Most economists consider the dirty float to be inferior to the clean float and believe that the exchange rate should be determined by the markets, while other tools of monetary policy, such as interest rates, should be used to assure the price stability.
Empirical and theoretical work suggests that when clean float is not an option, then dirty float is preferable for the developing countries, as compared to a fixed exchange-rate regime. Theoretical reasons for the superiority of a dirty float over a fixed exhange-rate regime include independence of monetary policy and freedom from currency crises. Empirical analysis also shows that countries that have more flexible exchange-rate regimes experience better economic growth on average.
International organizations such as the International Monetary Fund recommend that developing countries adopt a floating exchange-rate regime in combination with inflation targeting. As a result, the dirty float has been a dominant exchange-rate regime in the world since the beginning of the century.
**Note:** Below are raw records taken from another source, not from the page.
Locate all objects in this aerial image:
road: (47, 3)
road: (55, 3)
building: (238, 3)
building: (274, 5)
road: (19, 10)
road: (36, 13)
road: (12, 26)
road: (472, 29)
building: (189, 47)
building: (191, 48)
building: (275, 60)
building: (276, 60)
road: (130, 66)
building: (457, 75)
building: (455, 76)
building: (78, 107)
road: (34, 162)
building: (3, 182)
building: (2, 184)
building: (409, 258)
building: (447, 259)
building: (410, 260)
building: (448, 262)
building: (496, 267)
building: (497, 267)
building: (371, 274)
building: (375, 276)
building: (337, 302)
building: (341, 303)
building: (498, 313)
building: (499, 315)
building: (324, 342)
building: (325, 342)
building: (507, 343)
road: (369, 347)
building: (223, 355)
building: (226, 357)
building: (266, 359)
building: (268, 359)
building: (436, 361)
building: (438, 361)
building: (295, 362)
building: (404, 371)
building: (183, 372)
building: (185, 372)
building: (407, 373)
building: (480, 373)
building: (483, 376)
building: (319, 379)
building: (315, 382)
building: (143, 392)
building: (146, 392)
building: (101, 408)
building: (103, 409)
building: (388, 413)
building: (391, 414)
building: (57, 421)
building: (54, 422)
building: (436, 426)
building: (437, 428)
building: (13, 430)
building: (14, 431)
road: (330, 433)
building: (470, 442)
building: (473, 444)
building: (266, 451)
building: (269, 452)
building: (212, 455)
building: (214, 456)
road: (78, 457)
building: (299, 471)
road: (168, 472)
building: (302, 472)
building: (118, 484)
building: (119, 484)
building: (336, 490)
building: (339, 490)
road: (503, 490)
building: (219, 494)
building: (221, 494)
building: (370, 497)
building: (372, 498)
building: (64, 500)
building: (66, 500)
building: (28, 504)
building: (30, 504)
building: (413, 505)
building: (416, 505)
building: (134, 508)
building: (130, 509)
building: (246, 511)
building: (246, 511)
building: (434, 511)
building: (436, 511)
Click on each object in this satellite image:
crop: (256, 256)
Most of the countries that claim that their exchangerate regime is floating, rather than fixed, actually engage in dirty float. For this reason, economic researchers do not simply rely on the official statement of the exchange-rate policy, or de jure classification, but rather use de facto classifications they construct based on actual volatility of the exchange rates. Most commonly used classification is constructed by Carmen Reinhart and Kenneth Rogoff in their 2004 article “The Modern History of Exchange Rate Arrangements: A Reinterpretation,” based on their study of official and black market exchange rates.
The United States has had a floating exchange-rate regime since the collapse of the Bretton-Woods system in August 1971. Until 2000, the United States has had to maintain a dirty float regime. Nevertheless, the U.S. Treasury, which is in charge of the exchange-rate policy in the United States, has not intervened in the foreign-exchange market since September 2000. Thus, since 2000, the exchange-rate policy in the United States has been a clean, or free, float.
SEE ALSO Exchange Rates; Policy, Monetary
BIBLIOGRAPHY
Levy-Yeyati, Eduardo, and Federico Sturzenegger. 2005. Classifying Exchange Rate Regimes: Deeds vs. Words. European Economic Review 49 (6): 1603–1635.
Reinhart, Carmen M., and Kenneth S. Rogoff. 2004. The Modern History of Exchange Rate Arrangements: A Reinterpretation. Quarterly Journal of Economics 119 (1): 1–48.